PHACES association: a neuroradiologic review of 17 patients

Abstract

Background and purpose: We present neuroradiologic findings in 17 patients with posterior fossa malformations, hemangiomas, arterial anomalies, cardiac defects, eye abnormalities, and sternal or ventral defects (PHACES) association and identify those at highest risk of central nervous system (CNS) structural, cerebrovascular, and neurodevelopmental abnormalities.

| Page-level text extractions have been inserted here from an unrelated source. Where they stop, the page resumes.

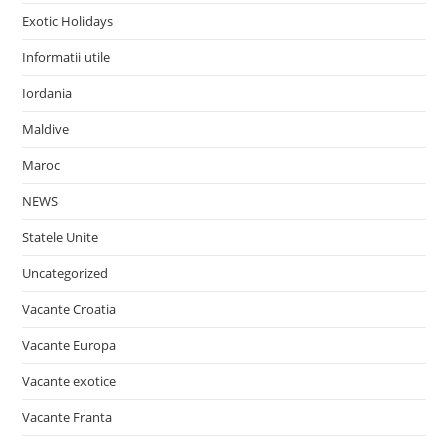
Exotic Holidays
Informatii utile
Iordania
Maldive
Maroc
NEWS
Statele Unite
Uncategorized
Vacante Croatia
Vacante Europa
Vacante exotice
Vacante Franta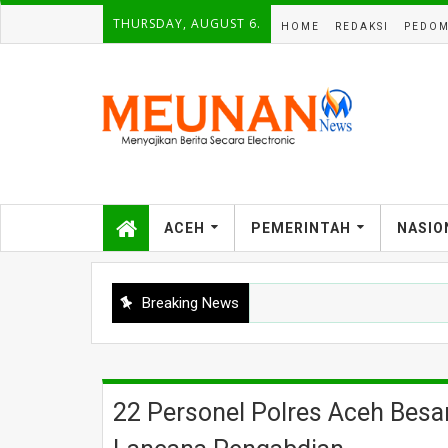
THURSDAY, AUGUST 6.
HOME
REDAKSI
PEDOM
ACEH
PEMERINTAH
NASIO
Breaking News
22 Personel Polres Aceh Bes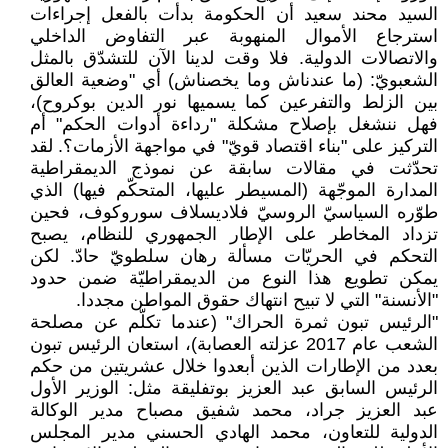
السيد محند سعيد أن الحكومة بدأت بالفعل إجراءات
استرجاع الأموال المنهوبة عبر التفاوض الداخلي
والاتصالات الدولية. فلا وقت لدينا الآن للتشدّق بالمثل
الشعبويّ: (ما عندناش وما يخصناش) أي "وضعية العالق
بين الزلط والتفرعين كما يسميها نور الدين بوكروح)،
فهل ننشغل بإصلاح مشكلة "رداءة أدوات الحكم" أم
التركيز على "بناء اقتصاد قويّ" في مواجهة الأزمات؟. لقد
تحدّثت في مقالات سابقة عن نموذج الديمقراطية
المدارة الموجّهة (المسيطر عليها، المتحكّم فيها) الذي
طوّره السياسيّ الروسيّ فلاديسلاف سوروكوف، فحين
تزداد المخاطر على الإطار الجمهوري للنظام، يصبح
التحكم في الحريّات مسألة رهان سلطويّ حادّ. لكن
يمكن تطويع هذا النوع من الديمقراطيّة ضمن حدود
"الأنسنة" التي لا تبيح انتهاك حقوق المواطن مجددا.
"الرئيس تبون ثمرة الحراك" (عندما تكلّم عن مصلحة
الشعب عام 2017 عزلته العصابة)، استعان الرئيس تبون
بعدد من الإطارات الذين أبعدوا خلال عشريتين من حكم
الرئيس السابق عبد العزيز بوتفليقة مثل: الوزير الأول
عبد العزيز جراد، محمد شفيق مصباح مدير الوكالة
الدولية للتعاون، محمد الهادي الحسني مدير المجلس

Materials and methods: Patients with PHACES association were identified in the Vascular Anomalies Program at New York University Medical Center from 1998 to 2007. Many patients were followed in conjunction with other specialists at the Birthmark Institute at Roosevelt Hospital. Clinical records and imaging studies were reviewed retrospectively. Criteria for diagnosis of PHACES were based on previously published indicators. Imaging studies were independently re-reviewed by a neuroradiologist. Segmental mapping of cutaneous hemangioma distribution by photograph review and presence or absence of other PHACES-associated findings were correlated with radiologic findings.

Results: Patients with large facial cutaneous (S1-S4) hemangiomas were especially at risk of CNS structural and cerebrovascular anomalies; S1 with ocular anomalies; and S3 with airway, ventral, and cardiac anomalies. All patients with CNS structural malformations had a cerebrovascular abnormality, and this cohort was at risk for developmental and/or other neurologic sequelae. Four patients had supratentorial CNS anomalies, including cortical dysgenesis and migration abnormalities. Some patients with CNS arteriopathy progressed to aneurysms.

Conclusion: Our data support and expand the work of others, identifying risk factors for segmental hemangiomas. In addition to posterior fossa CNS anomalies, supratentorial anomalies may be present in patients with PHACES, and this may correlate with significant clinical sequelae. The long-term prognosis of these patients remains unknown.

Fig 1.

A, Eight initial embryonic developmental patterns are identified. B, Final segmental patterns are extracted from image analysis: S1 (frontotemporal), S2 (maxillary), S3 (mandibular), S4 (frontonasal). Reproduced with permission from J Pediatr 139:117-23, copyright 2001 by the AAP.

Fig 2.

A, Color photograph of patient 10, illustrating a hemangioma in an S3 distribution. Note additional thoracic and supraumbilical raphe. B, Color photograph of patient 1 with S1-S4 cutaneous distribution.

Fig 3.

A, Axial T1-weighted image of the brain demonstrates decreased size of the left hemisphere and abnormally thickened left frontoparietal cortex (arrowheads). Also demonstrated is an abnormal pattern of sulcation with thickened gyri. B, Coronal T2-weighted image of the brain demonstrates prominent thickening of the left temporoparietal cortex with poor gray-white discrimination. Well-defined gray-white differentiation on the right (arrows) is marked for normal comparison.

Fig 4.

A, Coronal maximum-intensity-projection reconstruction from intracranial time-of-flight MRA demonstrates an ectatic and tortuous appearance of the left precavernous and cavernous ICA (arrow). B, 3D MRA rendering from NOVA with flow measurement through the cervical left ICA. The left ICA at the skull base is markedly irregular and tortuous.

Fig 5.

Postcontrast coronal T1-weighted image of the brain again demonstrates the abnormally enhancing mass (arrow) just below right-sided portions of the hypothalamus. Vague surface enhancement along the right temporal lobe is noted (arrowheads).